▶ _REQUIREMENT_
Your job is to set down the stretch of entries that opens with the line containing "exposure_s: 1/1250" and closes with the line containing "exposure_s: 1/320". Keep both end lines, copy each exactly, and add nothing.
***** DATA FOR THE TASK *****
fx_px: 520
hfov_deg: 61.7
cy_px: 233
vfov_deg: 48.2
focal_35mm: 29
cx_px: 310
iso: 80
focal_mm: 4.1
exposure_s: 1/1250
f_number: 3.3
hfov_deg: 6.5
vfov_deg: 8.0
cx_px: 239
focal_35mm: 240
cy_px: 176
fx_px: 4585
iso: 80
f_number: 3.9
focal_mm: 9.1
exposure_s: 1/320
*****
***** DATA FOR THE TASK *****
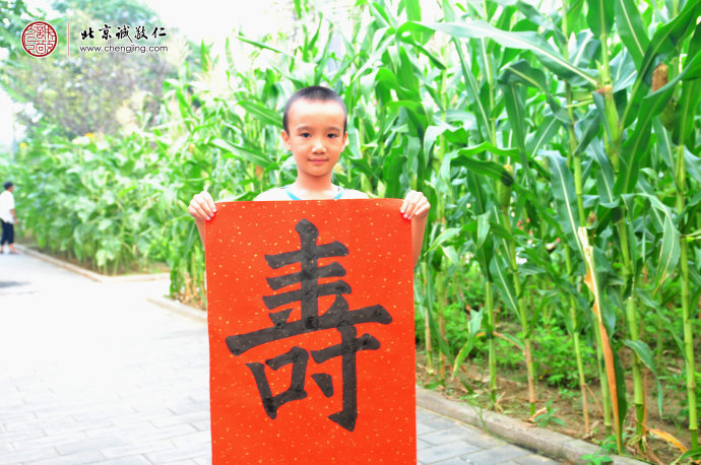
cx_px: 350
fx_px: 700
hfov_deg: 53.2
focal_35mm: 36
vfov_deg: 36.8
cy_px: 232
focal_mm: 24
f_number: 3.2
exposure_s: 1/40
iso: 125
*****
***** DATA FOR THE TASK *****
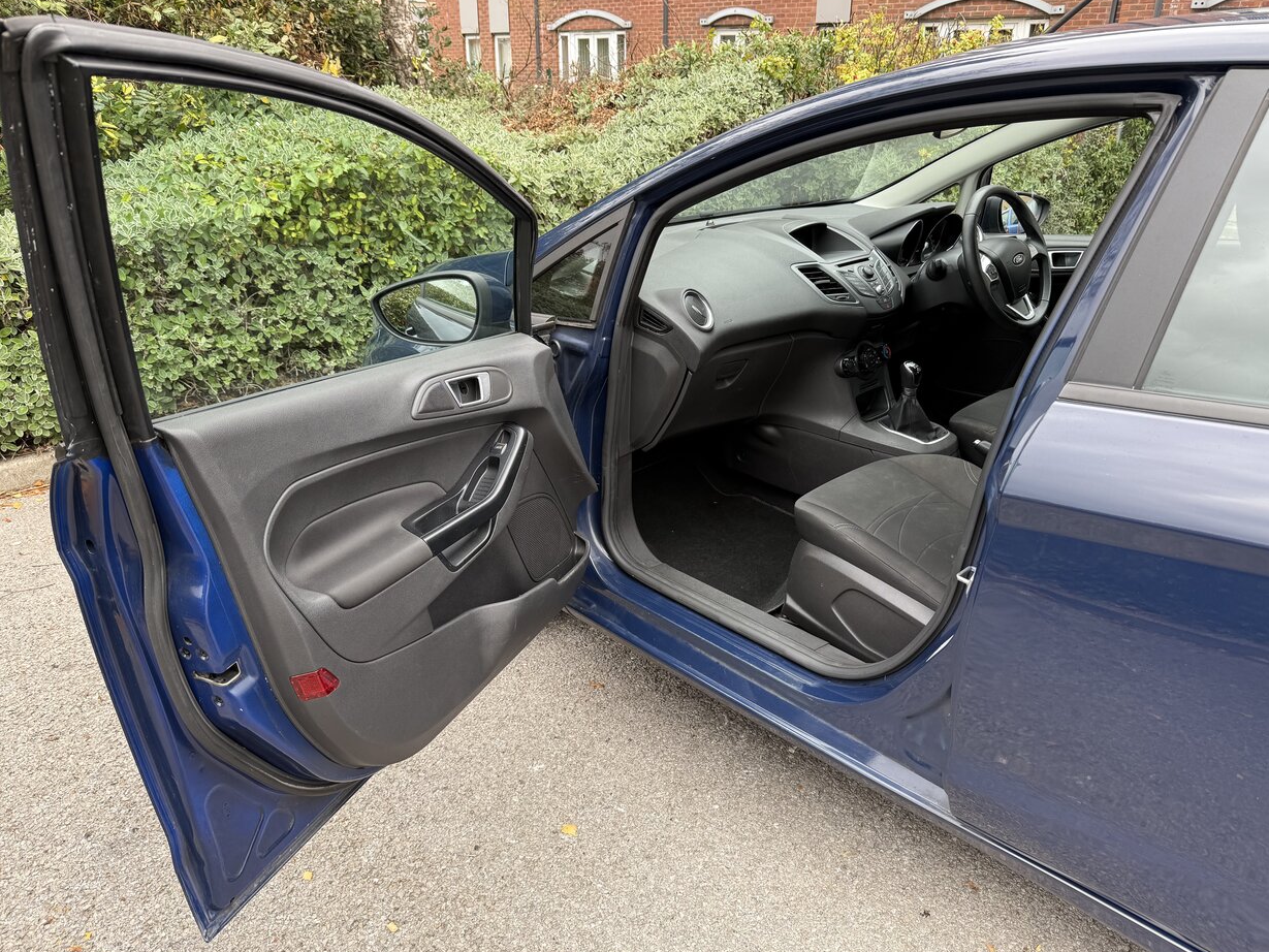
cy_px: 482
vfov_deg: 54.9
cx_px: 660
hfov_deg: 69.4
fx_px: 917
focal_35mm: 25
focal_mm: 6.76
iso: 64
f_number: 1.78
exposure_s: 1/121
*****
▶ _WRITTEN ANSWER_
exposure_s: 1/1250
f_number: 3.3
hfov_deg: 6.5
vfov_deg: 8.0
cx_px: 239
focal_35mm: 240
cy_px: 176
fx_px: 4585
iso: 80
f_number: 3.9
focal_mm: 9.1
exposure_s: 1/320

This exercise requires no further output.